Quant aux définitions concernant les synonymes reconnus de cette expression, le dictionnaire Hachette n'est pas le meilleur conseiller.

Le terme de « pensée unique » n'est pas non plus commenté, quant à celui de « bienséance » il est défini en moins de dix mots « conduite publique en conformité avec les usages », et il aurait été bon, sans perdre de la place inutilement, de préciser de quels types d'usages il s'agissait.

C'est donc, de tous les polysèmes concernés par ce phénomène, celui de « langue de bois » qui est peut-être le plus réfléchi.

Défini à l'article « langue », juste après l'entrée « langue verte », l'analyse assez brève de cette locution reste correcte (bien qu'elle soit fort approchante de la définition déjà proposée par Le Petit Robert) :

« Nom donné au discours politique des dirigeants communistes ; par ext. Toute façon de s'exprimer construite autour de stéréotypes ».

L'analyse s'achève ici pour le dictionnaire Hachette qui, en dehors d'un manque d'exhaustivité lexicographique flagrant, semble jouer d'un certain laxisme envers ses lecteurs, perdus entre le désarroi d'une absence de définitions travaillées et la déception de l'oubli de certains mots clefs.

2) Le Petit Larousse ou l'assise lexicographique

A- Une évolution diachronique pertinente

C'est avec étonnement que nous avons constaté que notre expression apparaît sous sa forme première de façon assez précoce.

En effet, dans le Petit Larousse de 1930 est mentionné pour la première fois à l'article « politiquement », le « parler politiquement », locution qui va inaugurer sans le savoir notre future expression.

Il faut cependant attendre la fin des années 1990 pour constater une réelle prise en compte de cette dernière.

Les sens implicites accordés jusqu'alors à l'adverbe « politiquement » changent de vedette et s'imposent dès 1997 comme une expression à part entière qui émerge dès la 3e entrée de l'adjectif « correct » :

« Se dit d'un discours, d'un comportement visant à bannir tout ce qui pourrait blesser les membres de catégories ou de groupes minoritaires en leur faisant sentir leur différence comme une infériorité ou un motif d'exclusion ».

^^^^^^^^

Liste des tâches:
**1)** Recopiez, dans l'extrait sur les dictionnaires, le passage qui commence par les mots contenant « 2) Le Petit » et se termine par « de cette dernière. ».
**2)** D'après l'extrait sur les dictionnaires, pourquoi la définition de « bienséance » donnée par le dictionnaire Hachette est-elle jugée insuffisante ?
**3)** Reprenez l'extrait sur les dictionnaires là où il s'arrête et poursuivez-le.

^^^^^^^^

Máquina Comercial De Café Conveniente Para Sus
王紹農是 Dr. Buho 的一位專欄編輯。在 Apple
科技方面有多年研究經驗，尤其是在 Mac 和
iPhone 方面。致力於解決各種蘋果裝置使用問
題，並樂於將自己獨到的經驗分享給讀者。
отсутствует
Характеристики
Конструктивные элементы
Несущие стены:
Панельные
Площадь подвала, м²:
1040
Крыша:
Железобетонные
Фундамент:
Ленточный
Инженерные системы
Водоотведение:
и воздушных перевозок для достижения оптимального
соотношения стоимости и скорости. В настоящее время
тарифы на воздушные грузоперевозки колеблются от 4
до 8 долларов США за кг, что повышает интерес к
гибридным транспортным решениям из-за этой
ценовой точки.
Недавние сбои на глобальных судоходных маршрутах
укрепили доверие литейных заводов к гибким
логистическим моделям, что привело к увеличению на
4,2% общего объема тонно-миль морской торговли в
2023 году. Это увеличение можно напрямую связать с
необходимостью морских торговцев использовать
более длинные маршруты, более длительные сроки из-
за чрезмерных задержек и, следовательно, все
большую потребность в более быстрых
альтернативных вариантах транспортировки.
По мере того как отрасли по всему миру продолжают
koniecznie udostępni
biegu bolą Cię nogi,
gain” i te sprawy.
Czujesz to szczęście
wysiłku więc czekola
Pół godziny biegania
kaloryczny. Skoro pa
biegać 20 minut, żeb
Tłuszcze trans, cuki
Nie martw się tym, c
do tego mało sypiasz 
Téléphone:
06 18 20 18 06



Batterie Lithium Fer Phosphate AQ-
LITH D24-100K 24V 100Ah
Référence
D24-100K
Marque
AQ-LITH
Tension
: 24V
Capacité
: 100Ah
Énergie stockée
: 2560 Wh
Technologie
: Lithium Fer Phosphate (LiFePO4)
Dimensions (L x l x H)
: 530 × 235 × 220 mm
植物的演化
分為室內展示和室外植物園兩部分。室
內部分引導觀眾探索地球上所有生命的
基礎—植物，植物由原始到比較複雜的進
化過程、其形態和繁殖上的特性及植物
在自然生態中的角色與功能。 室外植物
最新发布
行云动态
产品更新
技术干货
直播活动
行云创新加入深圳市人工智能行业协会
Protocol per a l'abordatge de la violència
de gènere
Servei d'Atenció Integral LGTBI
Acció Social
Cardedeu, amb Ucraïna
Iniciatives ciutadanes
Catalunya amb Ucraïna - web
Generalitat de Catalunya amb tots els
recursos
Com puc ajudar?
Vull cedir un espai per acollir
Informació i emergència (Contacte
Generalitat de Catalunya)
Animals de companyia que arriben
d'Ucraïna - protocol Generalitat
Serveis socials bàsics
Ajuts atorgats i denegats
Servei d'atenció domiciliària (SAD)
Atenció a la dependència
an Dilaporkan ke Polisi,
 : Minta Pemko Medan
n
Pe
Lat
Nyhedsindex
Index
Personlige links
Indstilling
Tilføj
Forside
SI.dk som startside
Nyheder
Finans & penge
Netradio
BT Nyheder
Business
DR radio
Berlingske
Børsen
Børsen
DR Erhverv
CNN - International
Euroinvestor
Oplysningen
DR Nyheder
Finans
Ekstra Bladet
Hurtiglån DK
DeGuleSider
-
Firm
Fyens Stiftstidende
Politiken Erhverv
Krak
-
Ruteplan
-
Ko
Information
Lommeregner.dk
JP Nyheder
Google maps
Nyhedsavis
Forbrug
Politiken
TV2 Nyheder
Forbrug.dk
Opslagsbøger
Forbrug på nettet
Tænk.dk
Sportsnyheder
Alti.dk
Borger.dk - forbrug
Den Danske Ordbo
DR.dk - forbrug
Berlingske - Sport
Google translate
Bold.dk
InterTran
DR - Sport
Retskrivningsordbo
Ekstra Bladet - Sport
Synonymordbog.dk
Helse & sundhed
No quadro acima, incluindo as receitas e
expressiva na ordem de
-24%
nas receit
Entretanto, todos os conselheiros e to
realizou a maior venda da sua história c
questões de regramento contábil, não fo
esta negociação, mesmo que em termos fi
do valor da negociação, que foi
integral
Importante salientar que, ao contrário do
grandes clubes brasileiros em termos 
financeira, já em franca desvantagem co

^^^^^^^^

Résultats des tâches:
**1)**
2) Le Petit Larousse ou l'assise lexicographique

A- Une évolution diachronique pertinente

C'est avec étonnement que nous avons constaté que notre expression apparaît sous sa forme première de façon assez précoce.

En effet, dans le Petit Larousse de 1930 est mentionné pour la première fois à l'article « politiquement », le « parler politiquement », locution qui va inaugurer sans le savoir notre future expression.

Il faut cependant attendre la fin des années 1990 pour constater une réelle prise en compte de cette dernière.

**2)** Le dictionnaire Hachette définit « bienséance » en moins de dix mots : « conduite publique en conformité avec les usages ». Il ne précise pas de quels types d'usages il s'agit. Selon l'extrait, il aurait été bon de le faire, sans pour autant perdre de place inutilement.

**3)**
Ici, l'expression prend sens mais reste très influencée par le schème américain puisqu'elle se dit comme une attitude de défense envers les minorités et les exclus.

Il faut donc attendre le nouveau siècle et la définition de 2001, présente à la 4e entrée de l'article « correct », pour une analyse plus subtile du phénomène :

« (Calque de l'anglo-américain, politically correct), Se dit d'un discours, d'un comportement prétendant bannir ou contrer tout ce qui pourrait blesser les membres d'une catégorie et des groupes jugés victimes de l'ordre dominant. Par ext.péjor, se dit d'un discours ou d'un comportement d'un progressisme convenu et intolérant ».

Dans ces deux définitions, les lexicographes ont choisi deux verbes « viser à » et « prétendre », qui sont loin d'être anodins, puisque comme l'expliquent A.Collinot et F.Mazière dans Un prêt à parler, le dictionnaire73(*), le choix de ce type de verbe pouvant se rapprocher du verbe « servir à », impose une certaine finalité de la définition en mettant en scène un utilisateur (ici, le lecteur de l'article) dans le rôle du destinataire.

Ainsi, il y a une volonté de la part du Petit Larousse de présenter cette définition comme un écho au schéma jakobsonien, autrement dit comme un phénomène purement communicationnel.

En disant « X qui sert à ... », le lexicographe inscrit son acte définitoire dans une forme discursive qui confère à X un sens bien défini, recevable pour le lecteur qui y reconnaît les bribes d'un discours familier.

Cependant, malgré la proximité de forme de ces deux définitions, il faut noter que l'usage justement différent de ces verbes est une preuve de l'évolution de l'expression au sein de la société, ce que confirme l'apparition de la mention « péjor. », absente de la définition de 1997, et qui, bien que seconde en 2001, constitue néanmoins une acception admise, un jugement recevable car cohérent.

Le discours « visant à bannir » devient alors celui qui « prétend bannir ou contrer ».

Fort de quelques années d'expérience, le « politiquement correct » de 2001 acquiert une nouvelle dimension.

Cette nouvelle définition est d'ailleurs moins stéréotypée, moins « politiquement correcte » que celle de 1997 : les « groupes minoritaires » subissant « infériorité et exclusion », sont ici « victimes de l'ordre dominant »... et s'ils peuvent être « jugés » rien n'affirme donc qu'ils soient vraiment victimes, qui plus est d'un agresseur relativement évasif, « l'ordre dominant ».

A mots égaux, les maux sont moindres, le lexicographe de 2001 ne parlant plus d'exclusion.

Cette même définition sera utilisée un an plus tard en 2002 pour la création du Petit Larousse sur CD-Rom, et n'a pas encore été à l'heure actuelle, modifié (Le Petit Larousse 2005 présentant la même définition).

B- Une richesse synonymique

Concernant la recherche autour des synonymes du politiquement correct, le Petit Larousse est d'un point de vue quantitatif le plus riche de nos trois dictionnaires.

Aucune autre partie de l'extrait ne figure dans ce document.